------ RECORD EXCERPTS
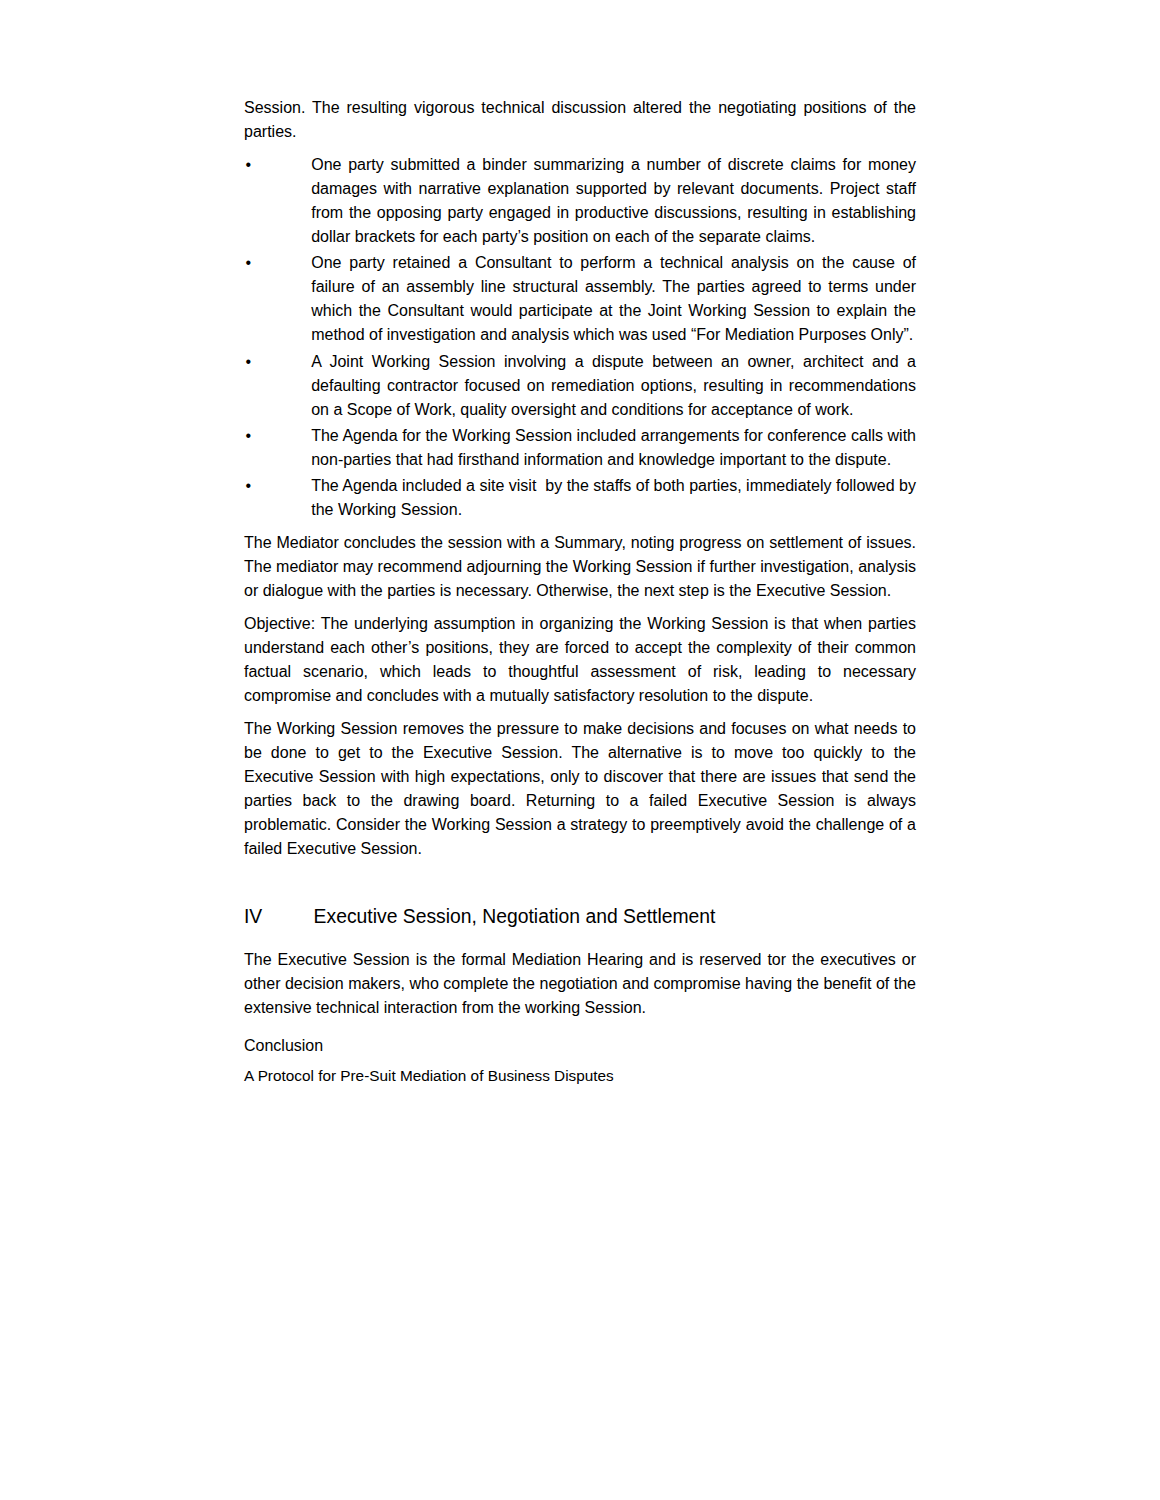Session. The resulting vigorous technical discussion altered the negotiating positions of the parties.
One party submitted a binder summarizing a number of discrete claims for money damages with narrative explanation supported by relevant documents. Project staff from the opposing party engaged in productive discussions, resulting in establishing dollar brackets for each party’s position on each of the separate claims.
One party retained a Consultant to perform a technical analysis on the cause of failure of an assembly line structural assembly. The parties agreed to terms under which the Consultant would participate at the Joint Working Session to explain the method of investigation and analysis which was used “For Mediation Purposes Only”.
A Joint Working Session involving a dispute between an owner, architect and a defaulting contractor focused on remediation options, resulting in recommendations on a Scope of Work, quality oversight and conditions for acceptance of work.
The Agenda for the Working Session included arrangements for conference calls with non-parties that had firsthand information and knowledge important to the dispute.
The Agenda included a site visit by the staffs of both parties, immediately followed by the Working Session.
The Mediator concludes the session with a Summary, noting progress on settlement of issues. The mediator may recommend adjourning the Working Session if further investigation, analysis or dialogue with the parties is necessary. Otherwise, the next step is the Executive Session.
Objective: The underlying assumption in organizing the Working Session is that when parties understand each other’s positions, they are forced to accept the complexity of their common factual scenario, which leads to thoughtful assessment of risk, leading to necessary compromise and concludes with a mutually satisfactory resolution to the dispute.
The Working Session removes the pressure to make decisions and focuses on what needs to be done to get to the Executive Session. The alternative is to move too quickly to the Executive Session with high expectations, only to discover that there are issues that send the parties back to the drawing board. Returning to a failed Executive Session is always problematic. Consider the Working Session a strategy to preemptively avoid the challenge of a failed Executive Session.
IVExecutive Session, Negotiation and Settlement
The Executive Session is the formal Mediation Hearing and is reserved tor the executives or other decision makers, who complete the negotiation and compromise having the benefit of the extensive technical interaction from the working Session.
Conclusion
A Protocol for Pre-Suit Mediation of Business Disputes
------------
Print the records exactly and omit all pictures.

Session. The resulting vigorous technical discussion altered the negotiating positions of the parties.
One party submitted a binder summarizing a number of discrete claims for money damages with narrative explanation supported by relevant documents. Project staff from the opposing party engaged in productive discussions, resulting in establishing dollar brackets for each party’s position on each of the separate claims.
One party retained a Consultant to perform a technical analysis on the cause of failure of an assembly line structural assembly. The parties agreed to terms under which the Consultant would participate at the Joint Working Session to explain the method of investigation and analysis which was used “For Mediation Purposes Only”.
A Joint Working Session involving a dispute between an owner, architect and a defaulting contractor focused on remediation options, resulting in recommendations on a Scope of Work, quality oversight and conditions for acceptance of work.
The Agenda for the Working Session included arrangements for conference calls with non-parties that had firsthand information and knowledge important to the dispute.
The Agenda included a site visit by the staffs of both parties, immediately followed by the Working Session.
The Mediator concludes the session with a Summary, noting progress on settlement of issues. The mediator may recommend adjourning the Working Session if further investigation, analysis or dialogue with the parties is necessary. Otherwise, the next step is the Executive Session.
Objective: The underlying assumption in organizing the Working Session is that when parties understand each other’s positions, they are forced to accept the complexity of their common factual scenario, which leads to thoughtful assessment of risk, leading to necessary compromise and concludes with a mutually satisfactory resolution to the dispute.
The Working Session removes the pressure to make decisions and focuses on what needs to be done to get to the Executive Session. The alternative is to move too quickly to the Executive Session with high expectations, only to discover that there are issues that send the parties back to the drawing board. Returning to a failed Executive Session is always problematic. Consider the Working Session a strategy to preemptively avoid the challenge of a failed Executive Session.
IVExecutive Session, Negotiation and Settlement
The Executive Session is the formal Mediation Hearing and is reserved tor the executives or other decision makers, who complete the negotiation and compromise having the benefit of the extensive technical interaction from the working Session.
Conclusion
A Protocol for Pre-Suit Mediation of Business Disputes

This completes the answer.